I'll be posting more video material throughout the rest of the week and beyond. I'm trying to sync it with the history. I hope you enjoy.

            Football at Madisonville High School was hellish in 1969. First of all, the turnout for the team was low, around 33 to begin the season, and one guy who earlier quit was allowed to return four games into the season. Two starters went down with season-ending knee injuries, and numerous problems plagued the team along the way. Some days there weren’t enough players at practice to scrimmage. The head coach was brand new (as in just out of college), and the assistant was really the head basketball guy (and not a bad football coach). Nearly every starter was brand new from the previous year.
            A huge problem was the schedule. The former coach, who had played at UT, wanted little Madisonville to play big teams in the area and had signed to play them. The 1969 season was the first where schools were classified according to student population, and there were three classes, A, AA, and AAA. Madisonville was in class A, the division for the smallest schools, but we were slated to compete against several AA opponents.

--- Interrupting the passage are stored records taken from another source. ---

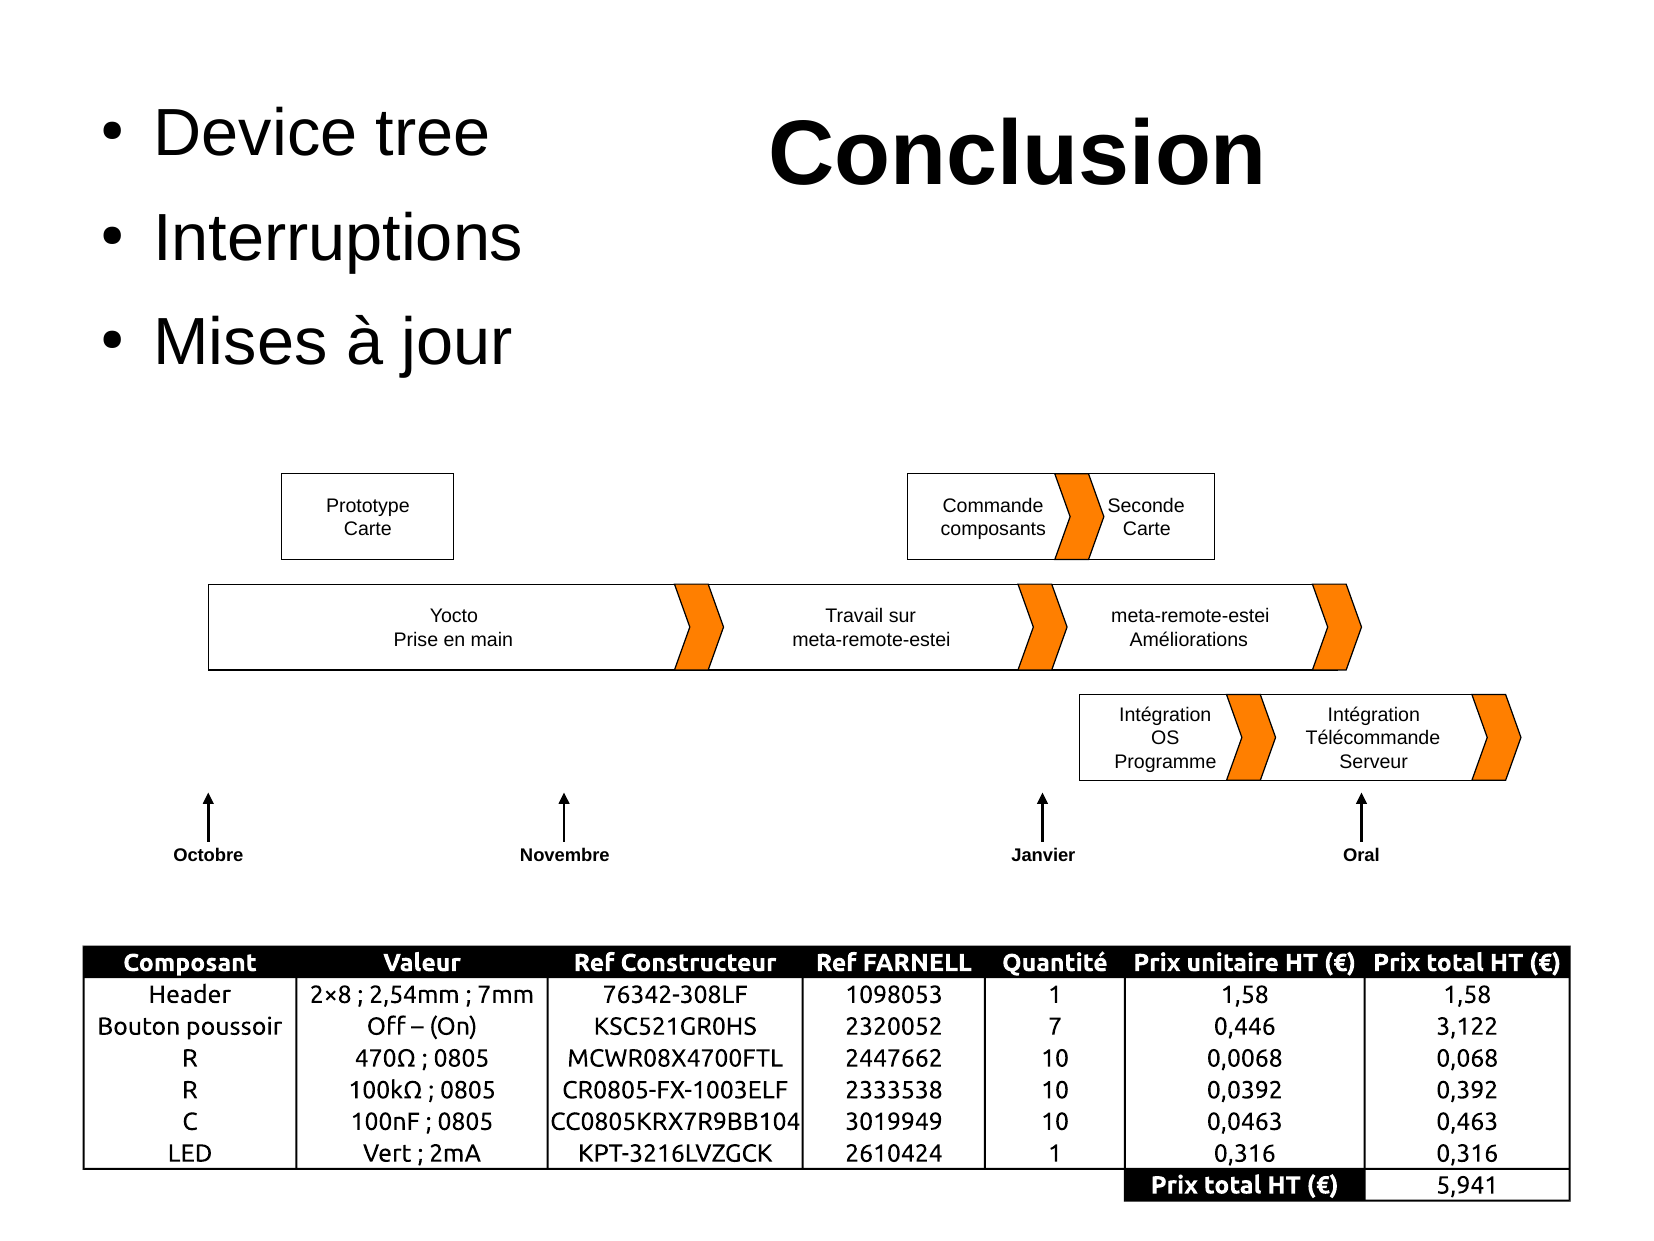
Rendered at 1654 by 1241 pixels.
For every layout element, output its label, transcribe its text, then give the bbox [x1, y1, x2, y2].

picture [82, 945, 1571, 1202]
picture [170, 472, 1523, 869]
title Conclusion [82, 49, 1571, 257]
list Device tree Interruptions Mises à jour [82, 95, 809, 439]
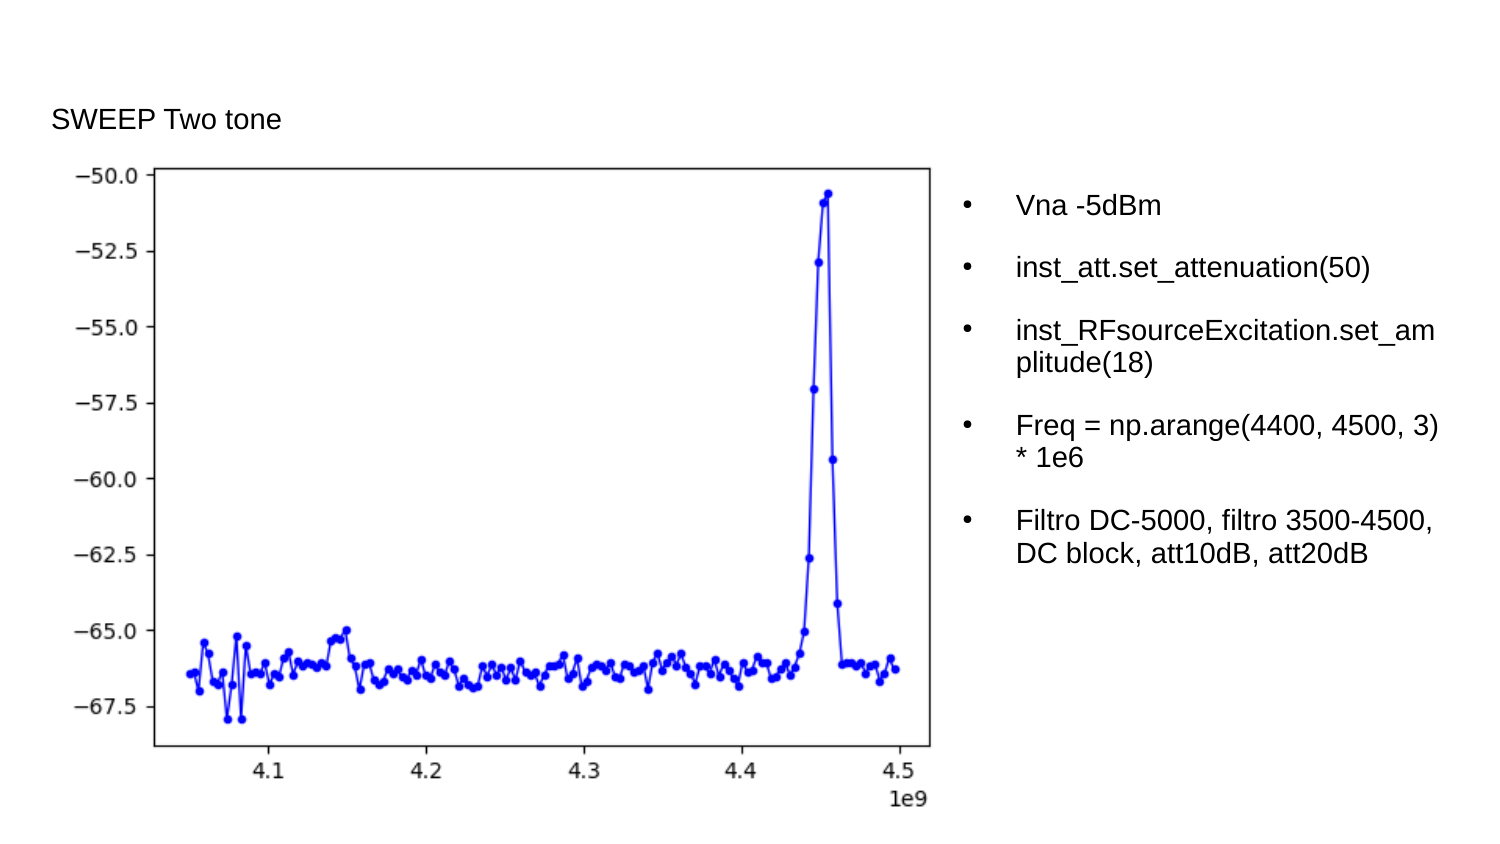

This was compounded when the principal cut a deal to add a tenth game after the schedule had already been printed and distributed to the community (in one page calendar form with schedule at the top of the page and 12 months in tiny print under that).
            Hell took off on the team in the very first game, a 69-8 loss at Maryville. CEP, the new starting quarterback, took a real beating that night, as did everyone, though he seemed to take the brunt of the pain. I got into that game near its end, playing defensive back, which I never before played. No big deal until I had to go back to receive a punt (also something I’d never done before). No surprise to anyone, including me, I muffed the punt and a Maryville player scooped it up and ran into the end zone to complete scoring for the evening. During the replay on the radio the next morning, I was misidentified as someone else. Thanks, and I mean that.
            The team limped along throughout the season. Poor CEP got pounded in nearly every game. Already mostly demoralized, The Golden Tornadoes were unlucky enough to walk into the game at Bradley County on its homecoming, and were defeated 48-8. Near the end of the game, CEP ran around left end. The ensuing tackle tore off his helmet and broke his nose. Damn! It happened right in front of where I was keeping a safe spot on the bench. The coach offered to send me into the game, but I had accidently left my shoes in Madisonville and did not have proper equipment to enter a game. I really wasn’t too sad about that.
            A hard loss came in a 3-0 game at Copper Basin decided on a late field goal (I’d never seen a field goal in high school before), but the granddaddy of all losses came via a 78-0 drubbing on the Madisonville field by arch rival Sweetwater, whose starters took us apart, handed us to their second team, which did the same thing, and then went to third team players before the end of the first quarter. Madisonville players were lucky to escape injury.
            Unfortunately, the team still had to travel to Jefferson County and play that tack-on game the principal had arranged. I caught some virus that laid me low that week and could not dress for the game, which turned out to be a blessing in disguise due to a weird change in the weather. In 1969, unlike now, the high school season started a bit later and ran past Halloween (Madisonville won on its home field 12-7 against McMinn Central on Halloween night), so in the third week of November a battered Madisonville left town for JC. When the bus stopped at a traffic light before getting out of town, the time and temp display at the bank (now a restaurant) flashed 18 degrees.
            Jefferson County is northeast of Knoxville, and a long way off. Before reaching even Maryville, the bus broke down and parked in the lot of the Gilded Mirrors business (it’s still there), and we were forced to wait for a replacement bus. That was bad, but the real shock was yet to come because when the team arrived in Jefferson City, about an inch of snow covered the field and the temperature was 9 degrees. It was truly Madisonville’s version of The Ice Bowl. No one was really prepared for 18 degrees much less 9. Since I didn’t dress out, I gave up my gloves, but even with all gloves collected and given to starters, some players had none, and most only one.
            My parents and CEP’s parents drove together to the game but did not get out of the car. There were only two people in the stands (Crowbar’s parents) on either side of the field, no bands, and only Madisonville cheerleaders (with whom I huddled in the JC Rescue Squad’s vehicle) in attendance. It was a horrible, horrible night in which The Golden Tornadoes went down 34-13 to close out the season. The only bright spot was a team dinner on the road after the game. Do I long for those days again? Are you kidding me?